§ **WHAT YOU NEED TO DO**: Only the lines from the beginning of the listing below through the line with "vfov_deg: 55.9" belong in the answer; please print them exactly and drop the pictures.

§ **SUPPLIED RECORDS**:
—————
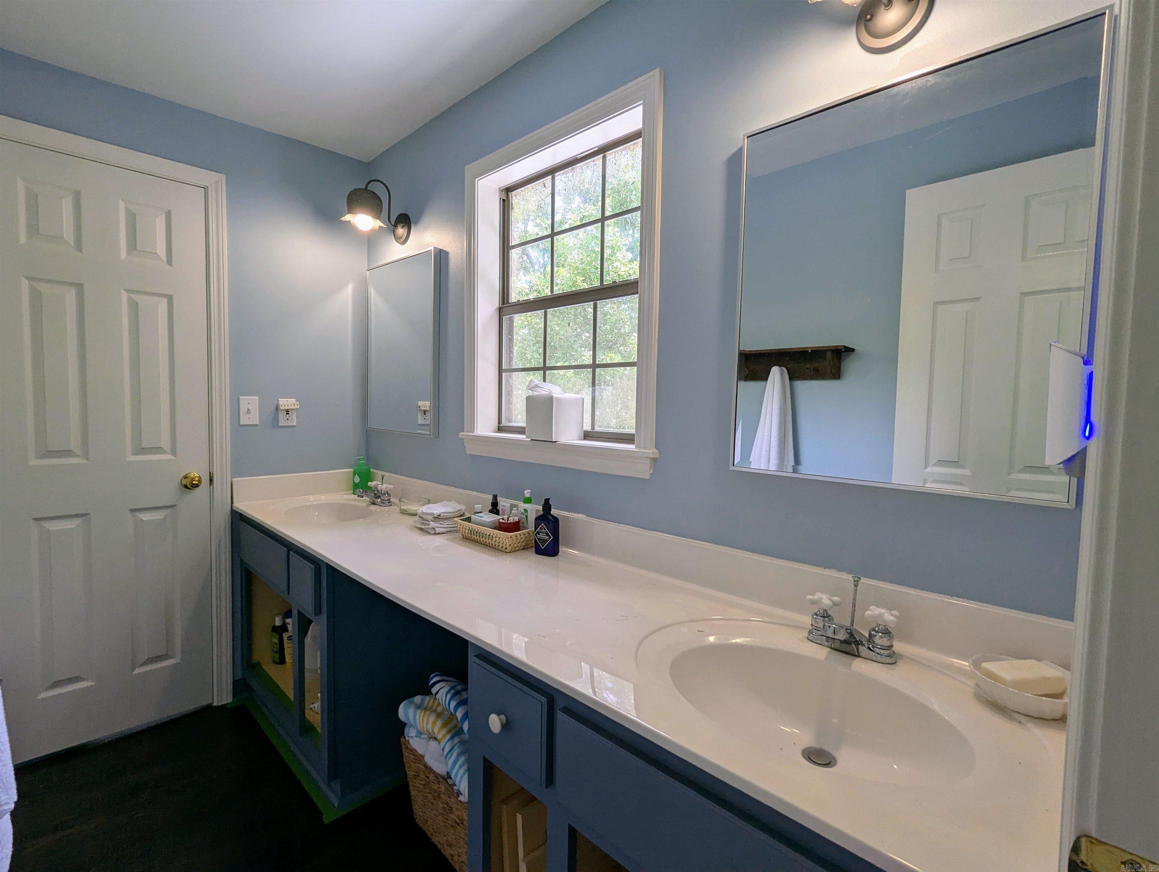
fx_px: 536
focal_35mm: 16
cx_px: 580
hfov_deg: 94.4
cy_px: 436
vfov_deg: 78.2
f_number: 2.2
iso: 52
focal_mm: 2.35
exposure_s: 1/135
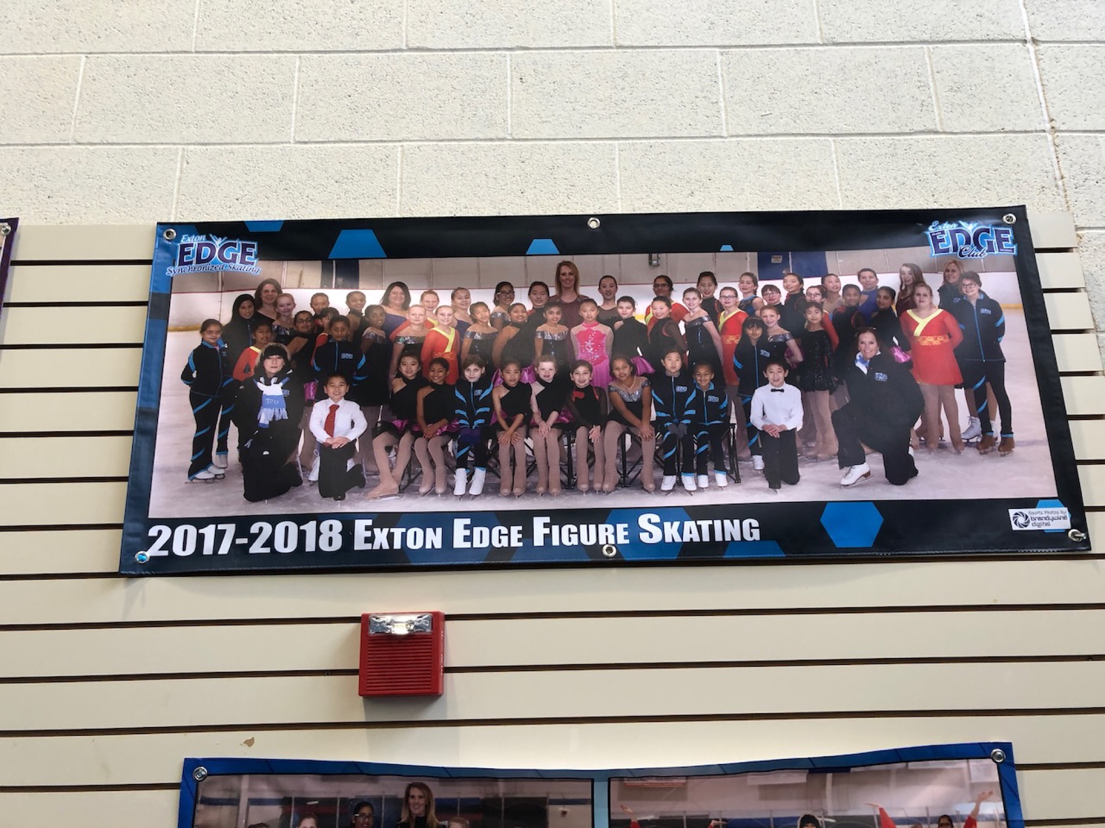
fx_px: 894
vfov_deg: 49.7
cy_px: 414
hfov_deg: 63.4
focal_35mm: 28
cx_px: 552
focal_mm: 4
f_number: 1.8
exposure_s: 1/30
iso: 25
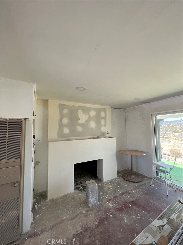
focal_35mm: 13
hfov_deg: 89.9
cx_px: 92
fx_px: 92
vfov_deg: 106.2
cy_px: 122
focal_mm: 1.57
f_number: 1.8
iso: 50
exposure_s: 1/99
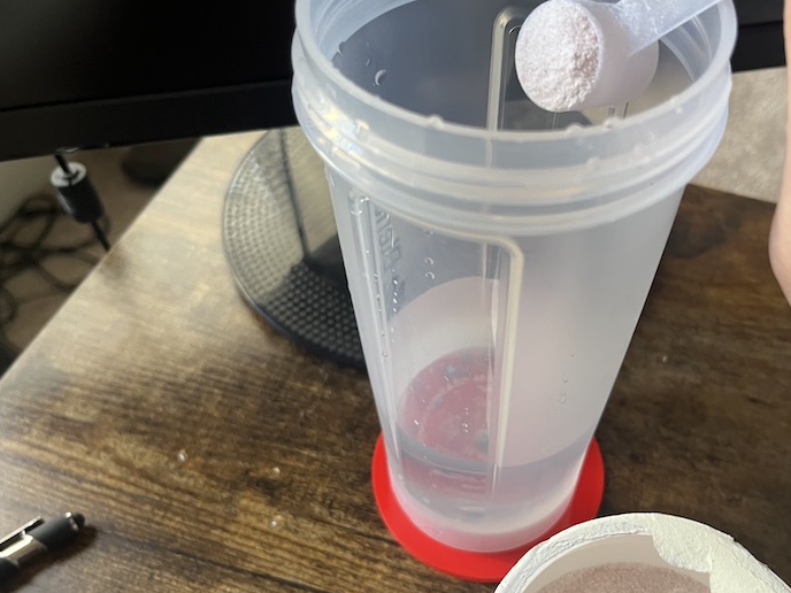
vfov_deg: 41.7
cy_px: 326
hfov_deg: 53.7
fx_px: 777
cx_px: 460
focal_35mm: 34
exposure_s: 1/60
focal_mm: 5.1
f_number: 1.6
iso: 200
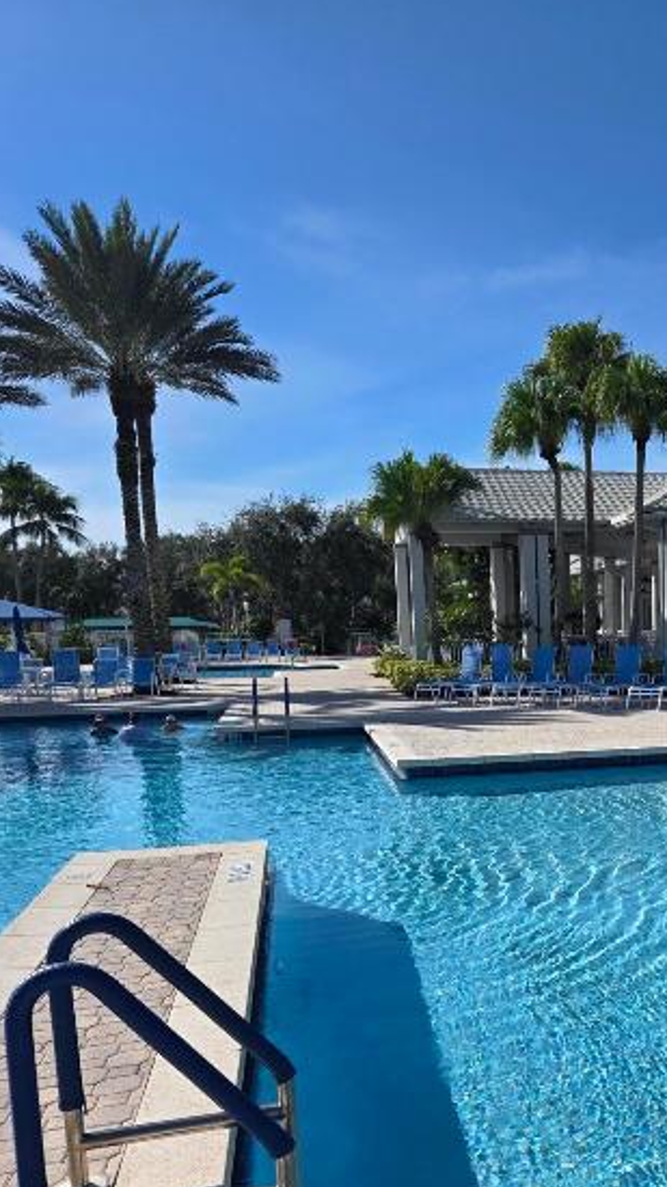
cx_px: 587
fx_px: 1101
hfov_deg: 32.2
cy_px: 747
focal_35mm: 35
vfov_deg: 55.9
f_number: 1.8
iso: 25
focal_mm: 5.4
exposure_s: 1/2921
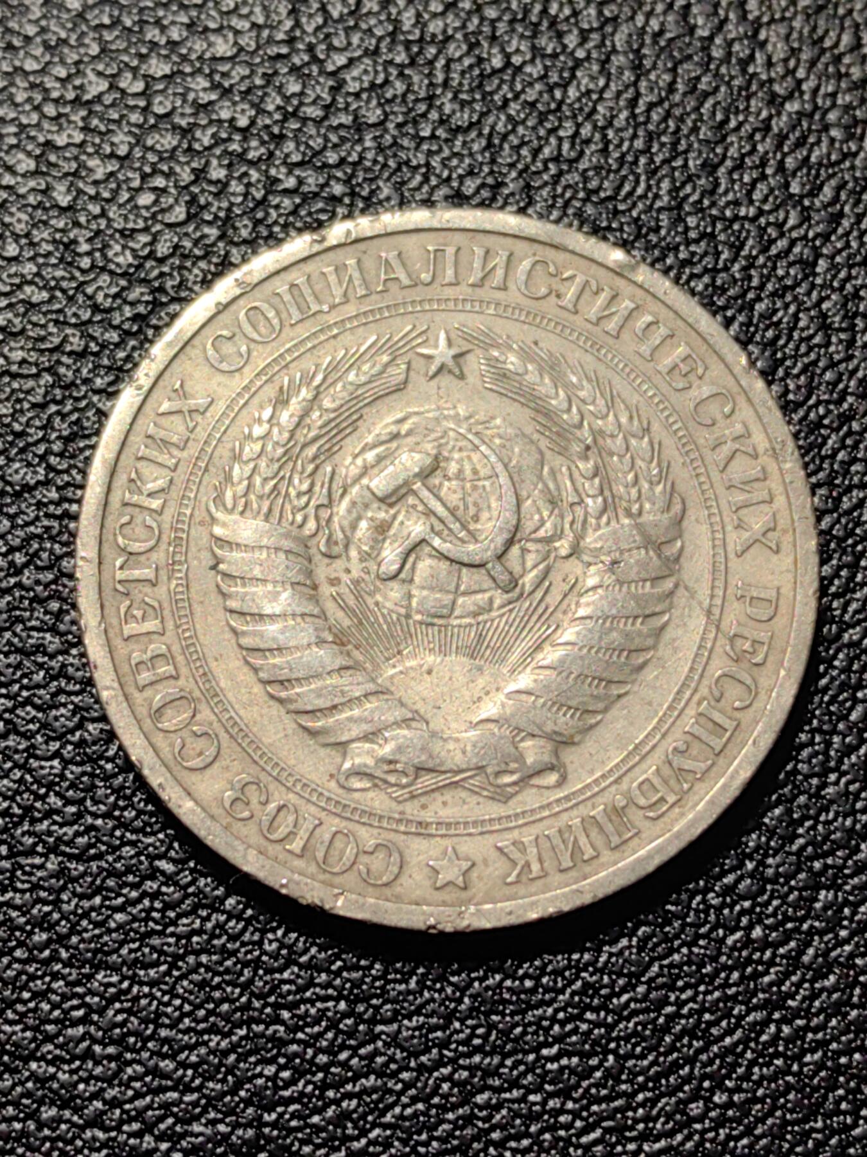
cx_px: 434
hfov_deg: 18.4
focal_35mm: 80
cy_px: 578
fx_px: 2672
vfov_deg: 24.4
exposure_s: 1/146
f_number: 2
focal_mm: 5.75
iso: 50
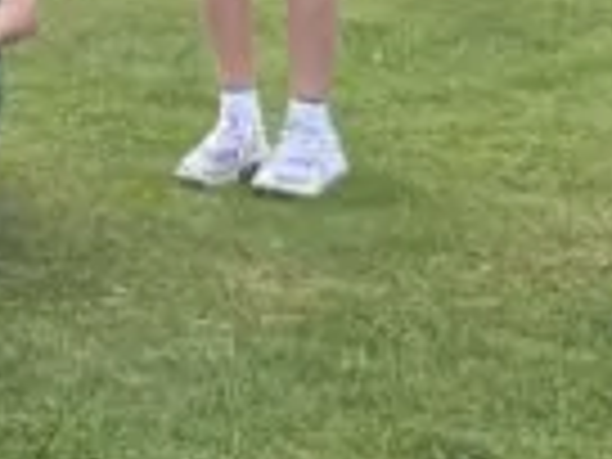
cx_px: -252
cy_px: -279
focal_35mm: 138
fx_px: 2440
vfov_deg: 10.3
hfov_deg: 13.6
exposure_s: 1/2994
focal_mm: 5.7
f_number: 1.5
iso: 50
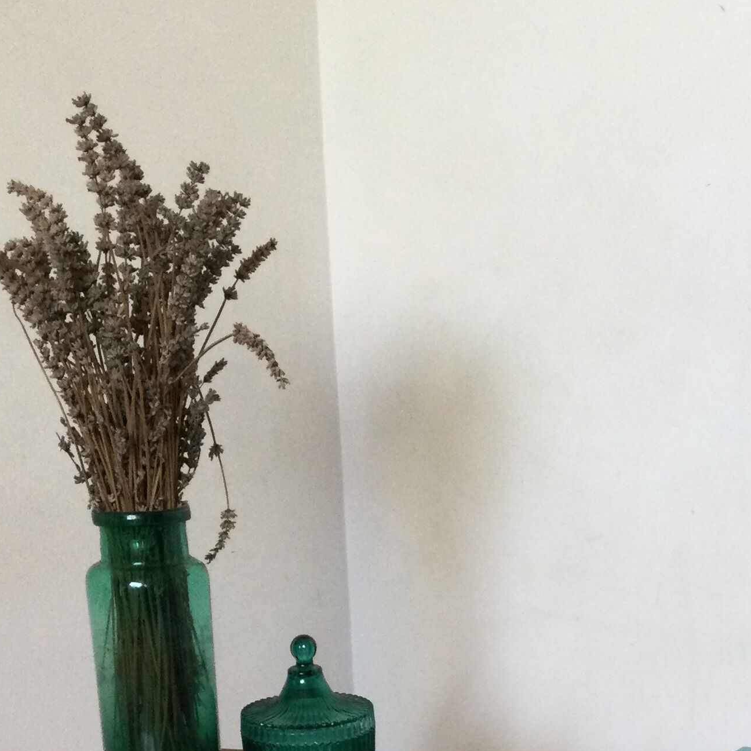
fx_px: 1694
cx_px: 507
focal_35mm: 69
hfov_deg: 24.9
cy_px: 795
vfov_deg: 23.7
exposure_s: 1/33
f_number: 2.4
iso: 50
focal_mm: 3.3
—————
§ **WRITTEN ANSWER**:
fx_px: 536
focal_35mm: 16
cx_px: 580
hfov_deg: 94.4
cy_px: 436
vfov_deg: 78.2
f_number: 2.2
iso: 52
focal_mm: 2.35
exposure_s: 1/135
fx_px: 894
vfov_deg: 49.7
cy_px: 414
hfov_deg: 63.4
focal_35mm: 28
cx_px: 552
focal_mm: 4
f_number: 1.8
exposure_s: 1/30
iso: 25
focal_35mm: 13
hfov_deg: 89.9
cx_px: 92
fx_px: 92
vfov_deg: 106.2
cy_px: 122
focal_mm: 1.57
f_number: 1.8
iso: 50
exposure_s: 1/99
vfov_deg: 41.7
cy_px: 326
hfov_deg: 53.7
fx_px: 777
cx_px: 460
focal_35mm: 34
exposure_s: 1/60
focal_mm: 5.1
f_number: 1.6
iso: 200
cx_px: 587
fx_px: 1101
hfov_deg: 32.2
cy_px: 747
focal_35mm: 35
vfov_deg: 55.9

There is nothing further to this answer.